Der Google-Campus im Silicon Valley Foto: dpa

Europa muss eine Antwort auf die Dominanz der amerikanischen IT-Industrie finden. Sonst droht ein Verlust von Arbeitsplätzen, kommentiert Michael Weißenborn - er hat sich im Silicon Valley umgesehen.

Schon bei der amerikanischen Landnahme Kaliforniens in den 1830er Jahren fragte sich ein deutscher Reisender, wie die Amerikaner das nur aushielten: ständig in Bewegung, als ob sie „an den Flügel einer Windmühle gebunden“ seien.

Die Entwicklung dort verlaufe so schnell, konstatierte der Besucher aus der Alten Welt, dass „zehn Jahre in Amerika wie ein Jahrhundert in Spanien“ erschienen. Macht sich ein Deutscher heute auf in jenes kalifornische Tal, das seinen Namen der Fähigkeit verdankt, Halbleiter aus Silizium herzustellen, könnte er zu ähnlichen Schlüssen kommen.

Kreative Geister, Unternehmer und Investoren aus aller Welt

Auch wenn von Berlin bis Bangalore dem Original in Kalifornien nachgeeifert wird, bleibt das Silicon Valley unbestritten das Zentrum von globaler Hightech-Industrie und Innovation. Keine andere Region der Erde zieht so viele kreative Geister, Unternehmer und Investoren aus aller Welt an. Von dort aus tritt die Digitalisierung der Welt ihren Siegeszug an und revolutioniert fast jeden Aspekt der globalen Wirtschaft.

So verändert sich, wie Unternehmen produzieren, wie Menschen „Freunde“ oder Übernachtungsmöglichkeiten finden. Und Firmen wie der Fahrdienstleister Uber stellen klassische Beschäftigungsverhältnisse in Frage. Zur Kultur der Gründerszene Kaliforniens zählt ein unbändiger unternehmerischer Mut, der selbst serielles Scheitern nicht scheut. Zudem ist atemberaubend viel Geld im Spiel. Im Silicon Valley werden so viele Milliarden-Deals abgeschlossen, dass sich die New Yorker Wall Street schon Sorgen um ihre Zukunft macht.
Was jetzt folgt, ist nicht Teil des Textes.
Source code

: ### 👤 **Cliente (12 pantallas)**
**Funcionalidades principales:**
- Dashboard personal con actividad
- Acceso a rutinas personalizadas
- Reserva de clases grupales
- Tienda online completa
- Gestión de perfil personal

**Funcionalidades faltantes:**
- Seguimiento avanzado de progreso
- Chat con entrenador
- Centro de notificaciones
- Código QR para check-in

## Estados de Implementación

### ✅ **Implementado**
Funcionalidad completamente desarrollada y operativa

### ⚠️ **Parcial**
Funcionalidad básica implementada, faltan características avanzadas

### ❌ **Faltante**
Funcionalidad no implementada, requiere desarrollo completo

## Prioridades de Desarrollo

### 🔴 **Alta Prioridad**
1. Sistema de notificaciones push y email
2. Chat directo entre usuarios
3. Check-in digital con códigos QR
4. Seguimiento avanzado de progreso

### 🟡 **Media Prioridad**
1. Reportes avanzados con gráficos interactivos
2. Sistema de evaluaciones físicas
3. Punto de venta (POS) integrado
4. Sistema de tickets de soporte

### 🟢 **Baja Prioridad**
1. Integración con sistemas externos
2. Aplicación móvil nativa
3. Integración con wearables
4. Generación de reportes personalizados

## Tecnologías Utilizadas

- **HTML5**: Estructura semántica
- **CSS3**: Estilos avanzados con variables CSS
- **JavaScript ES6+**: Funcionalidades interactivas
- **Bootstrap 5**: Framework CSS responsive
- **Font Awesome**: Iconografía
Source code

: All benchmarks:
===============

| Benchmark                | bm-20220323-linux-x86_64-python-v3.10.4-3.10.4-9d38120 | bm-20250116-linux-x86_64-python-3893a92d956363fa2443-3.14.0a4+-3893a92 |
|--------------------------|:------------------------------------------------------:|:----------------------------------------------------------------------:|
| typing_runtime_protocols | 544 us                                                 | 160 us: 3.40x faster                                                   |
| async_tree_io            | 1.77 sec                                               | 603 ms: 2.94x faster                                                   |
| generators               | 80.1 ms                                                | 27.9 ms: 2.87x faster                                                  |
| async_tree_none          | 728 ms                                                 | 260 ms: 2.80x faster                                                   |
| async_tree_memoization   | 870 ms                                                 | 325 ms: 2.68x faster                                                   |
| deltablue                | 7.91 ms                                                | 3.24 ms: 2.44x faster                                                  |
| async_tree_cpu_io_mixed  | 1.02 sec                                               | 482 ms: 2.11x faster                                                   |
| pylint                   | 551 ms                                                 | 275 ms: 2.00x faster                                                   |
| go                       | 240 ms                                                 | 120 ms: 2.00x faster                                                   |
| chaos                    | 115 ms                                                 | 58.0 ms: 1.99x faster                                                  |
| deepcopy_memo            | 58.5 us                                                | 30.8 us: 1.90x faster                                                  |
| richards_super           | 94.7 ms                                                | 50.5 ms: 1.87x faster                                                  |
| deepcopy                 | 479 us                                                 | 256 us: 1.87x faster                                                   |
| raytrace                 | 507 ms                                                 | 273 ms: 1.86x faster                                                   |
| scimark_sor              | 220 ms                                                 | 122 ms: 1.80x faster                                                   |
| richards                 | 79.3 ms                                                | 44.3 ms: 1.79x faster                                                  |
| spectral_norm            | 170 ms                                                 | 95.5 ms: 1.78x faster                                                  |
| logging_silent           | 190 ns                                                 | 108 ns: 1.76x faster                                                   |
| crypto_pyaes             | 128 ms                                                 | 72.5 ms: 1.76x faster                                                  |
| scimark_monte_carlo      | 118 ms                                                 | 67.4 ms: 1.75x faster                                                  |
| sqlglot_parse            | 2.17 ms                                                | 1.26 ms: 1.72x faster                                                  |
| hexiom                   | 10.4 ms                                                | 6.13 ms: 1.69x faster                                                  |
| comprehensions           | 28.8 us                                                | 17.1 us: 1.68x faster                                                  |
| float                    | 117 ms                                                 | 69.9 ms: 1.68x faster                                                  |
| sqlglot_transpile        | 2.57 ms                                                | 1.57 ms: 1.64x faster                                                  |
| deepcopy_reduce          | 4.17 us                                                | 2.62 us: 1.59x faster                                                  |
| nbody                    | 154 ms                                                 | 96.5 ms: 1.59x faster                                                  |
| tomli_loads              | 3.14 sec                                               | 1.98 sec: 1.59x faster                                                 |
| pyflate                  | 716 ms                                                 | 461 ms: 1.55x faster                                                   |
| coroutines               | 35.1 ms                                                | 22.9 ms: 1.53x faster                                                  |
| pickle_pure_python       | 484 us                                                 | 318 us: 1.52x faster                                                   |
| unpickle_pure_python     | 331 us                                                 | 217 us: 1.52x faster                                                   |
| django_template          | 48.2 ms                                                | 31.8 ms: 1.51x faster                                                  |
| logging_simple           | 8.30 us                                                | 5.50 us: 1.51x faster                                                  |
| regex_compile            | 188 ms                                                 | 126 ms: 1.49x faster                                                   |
„Disruptive Innovation“, auf Deutsch so viel wie Störerneuerung, lautet das revolutionäre Leitmotiv in Kalifornien. Das Ziel: alles auf den Kopf stellen und mit Hilfe neuer Technologien und Geschäftsmodellen neue Märkte erobern. Die Gefahr für Deutschland und Europa: nachdem man in der Internetwirtschaft abgehängt wurde, nun auch in der klassischen Industrie überrundet zu werden.

Antiamerikanischer Unfug?

Die Antwort in Europa auf die Herausforderung aus Kalifornien darf nicht geprägt sein von unternehmerischer Zaghaftig- oder nationalstaatlicher Engstirnigkeit. Und auch der antiamerikanische Unfug des Philosophen Peter Sloterdijk, wonach das Silicon Valley nur ein versteckter Arm des Pentagon zur Kolonisierung der Welt sei, hilft wenig. Suggeriert er doch, der digitale Wandel sei noch abzuwenden. Das Gegenteil ist der Fall. Fachleute sehen zahlreiche IT-Innovationen zu Recht auf einer Stufe mit dem industriellen Erfindungsreichtum im 19. Jahrhundert.

Deshalb muss Deutschland fit gemacht werden für das digitale Zeitalter: mehr und bessere Ausbildung, vernetzte Fabriken und viel mehr Geld für Gründer. Und auch ein digital vereinigtes Europa muss her. Und zwar besser heute als morgen. Der Gedanke des EU-Digitalkommissars Günther Oettinger ist richtig: Ähnlich wie in der analogen Wirtschaftswelt muss Europa auch in der digitalen zu einer möglichst geschlossenen Einheit werden. Aber leider ist man davon noch weit entfernt. Nur so kann man mit dem größtmöglichen Markt der Welt auch die Spielregeln für die digitale Welt von morgen bestimmen.

Die Amerikaner haben im Silicon Valley die Basistechnologien des Internets erfunden. Nun müssen es die Europäer schaffen, neue eigene Technologien darauf aufzubauen. Sollte dies nicht gelingen, bliebe Europa abhängig und würde damit die Chance verlieren, auch die Gewinne von morgen in Europa zu erwirtschaften. Der Verlust von Arbeitsplätzen und Steuereinnahmen und damit auch des lieb gewonnenen Sozialstaats wäre die fatale Folge.